A boy’s passage to manhood usually includes making love with a woman. His first confrontation with her nudity is slack-jawed, breathtaking wonderment. Tales in this section, “The Simple Truth of Her,” by John Updike, and “Cool,” by Ron Jones, find guys trying to deal with this first intimate encounter, one all men feverishly wish to get right, but rarely do.
Like the young men in these two stories, American boys are often lost in their first intimacy with a woman, because unlike a girl, whose mother has more likely given her “the talk” by then, guys don’t always hear it from Dad or any man. Some of what my generation of boys thought we knew about sex was locker-room jive. But even a well conceived talk (or talks) would not prepare a boy for the astonishment of being with a girl for the first time.

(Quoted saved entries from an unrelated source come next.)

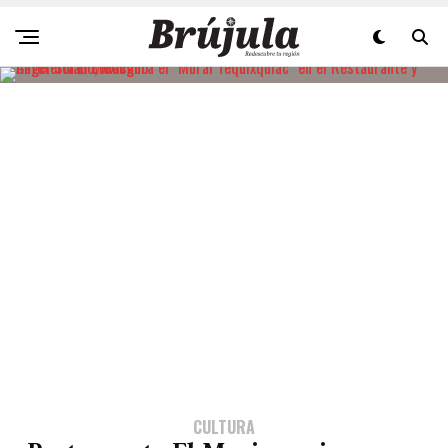
CULTURA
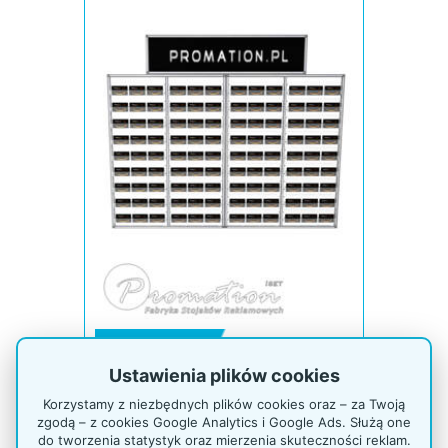
Kod: P570wx2
1 399,00 zł netto
1 720,77 zł brutto
Ustawienia plików cookies
Czas realizacji 3 dni
Korzystamy z niezbędnych plików cookies oraz – za Twoją
zgodą – z cookies Google Analytics i Google Ads. Służą one
do tworzenia statystyk oraz mierzenia skuteczności reklam.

In Marc Wilder’s story, “Planned Parenthood,” we see a teenage boy trying to do right by his girl and become a better man for her.
Jordan Legg’s “Sharpie Stones” pivots on a teen pregnancy and how the young parents deal with this life dislocation.
John Biesecker’s “April 3rd,” about an abandoned husband with a sick infant, was the most-visited story I posted at the HeartOfAMan.net website. Both men and women had strong reactions to Biesecker’s piece.
Michael Morgan’s “A Premeditated Starving” shows men trying to understand and care for a woman in need. “Men grow quiet when we sense problems peculiar to women,” Morgan writes.
In “It’s Always About the Girl,” Michael Estabrook pursues his sweetheart and acts to protect his interest in her.
These poignant stories are rich with guys’ honest efforts to understand what Jack London termed “the eternal mystery of woman.” By watching men watching women, I hope you will see us more clearly.